Programmer centric culture: In finance the company is often built around traders and sales people. In tech, the company is built around programmers, which is visible in the culture. There are hardware vending machines, free food, free ice cream, minimal approvals. They’ve done a very good job of providing a relaxing and welcoming environment (with open plan offices, but I don’t mind that aspect). The one complaint I had was that Meta used to have a pretty poor work from home policy, but that’s now been completely rewritten and is now very good.

Reduced hierarchy: I think this may be more true of Meta than other tech, but there is very minimal hierarchy. Programmers are all just programmers, not “senior” or “junior”. I don’t have the power to tell anyone what to do, but in a slightly odd way, my manager doesn’t have that power either. If I want someone to tackle a bug, I have to justify that it is a worthwhile thing to do. One consequence of that is that the ability to form relationships and influence people is much more important. Another consequence that I didn’t foresee is that working with people in different teams is very similar to working with people in your team, since exactly the same skills apply. I can message any engineer at Meta, about random ideas and possible collaborations, and everyone is happy to talk.

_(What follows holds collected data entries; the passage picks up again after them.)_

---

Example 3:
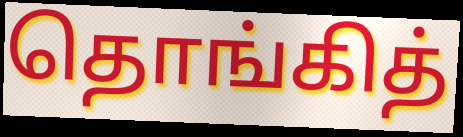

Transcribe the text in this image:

தொங்கித்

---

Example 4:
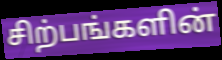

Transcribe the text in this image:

சிற்பங்களின்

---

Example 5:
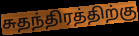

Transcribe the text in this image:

சுதந்திரத்திற்கு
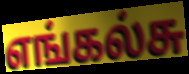
எங்கல்சு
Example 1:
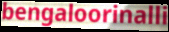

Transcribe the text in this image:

bengaloorinalli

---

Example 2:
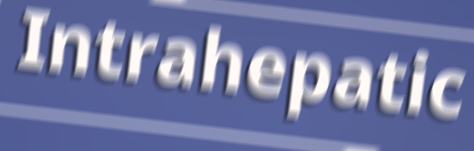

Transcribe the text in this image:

Intrahepatic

Migration is harder: In previous places I worked, if we needed 100 files moved to a new version of a library, someone got told to do it, and they went away and spent a lot of time doing it. At Meta that’s a lot harder — firstly, it’s probably 100K files due to the larger scale, and secondly, telling someone they must do something is a lot less effective. That means there is a greater focus on automation (automatically editing the files), compatibility (doesn’t require editing the files) and benefits (ensuring that moving to the new version of the library will make your life better). All those are definitely better ways to tackle the problem, but sometimes, work must be done that is tedious and time consuming, and that is harder to make happen.

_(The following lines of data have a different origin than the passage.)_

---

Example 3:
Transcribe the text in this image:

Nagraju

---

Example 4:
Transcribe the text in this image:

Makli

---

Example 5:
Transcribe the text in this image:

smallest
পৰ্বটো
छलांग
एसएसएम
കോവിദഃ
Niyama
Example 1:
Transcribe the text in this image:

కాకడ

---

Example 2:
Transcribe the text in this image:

Open source: The process for open sourcing an internal library or tool in the developer infrastructure space is very smooth. The team I work in has open sourced the Starlark programming language (taking over maintenance from Google), the Gazebo Rust utility library and a Rust linter, plus we have a few more projects in the pipeline. As I write code in the internal Meta monorepo, it gets sync’d to GitHub a few minutes later. It’s also easy to contribute to open source projects, e.g. Meta engineers have contributed to my projects such as Hoogle (before I even considered joining Meta).

Hiring: Meta hires a lot of engineers (e.g. 1,000 additional people in London). That means that interviews are more like a production line, with a desire to have a repeatable process, where candidates are assigned teams after the interviews, rather than interviewing with a team. There are upsides and downsides to that—if I interview a strong candidate, it’s really sad to know that I probably won’t get to work closely with them. It also means that the interview process is determined centrally, so I can’t follow my preferences. But it does mean that if a friend is looking for a job there’s often something available for them (you can find details on compilers and programming here and a full list of jobs here), and a repeatable process is good for fairness.

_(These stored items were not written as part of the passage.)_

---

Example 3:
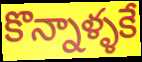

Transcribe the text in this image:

కొన్నాళ్ళకే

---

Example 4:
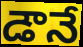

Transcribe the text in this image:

డౌనే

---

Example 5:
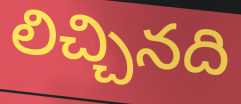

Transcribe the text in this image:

లిచ్చినది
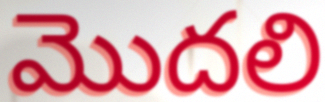
మొదలి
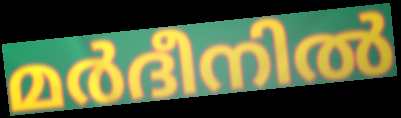
മർദീനിൽ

Overall I’m certainly very happy to be working on build systems. The build system is the thing that stands between a user and trying out their changes, so anything I can do to make that process better benefits all developers. I’m very excited to share what I’ve been working on more widely in the near future!

(Disclosure: This blog post had to go through Meta internal review, because it’s an employee talking about Meta, but other than typos, came out unchanged.)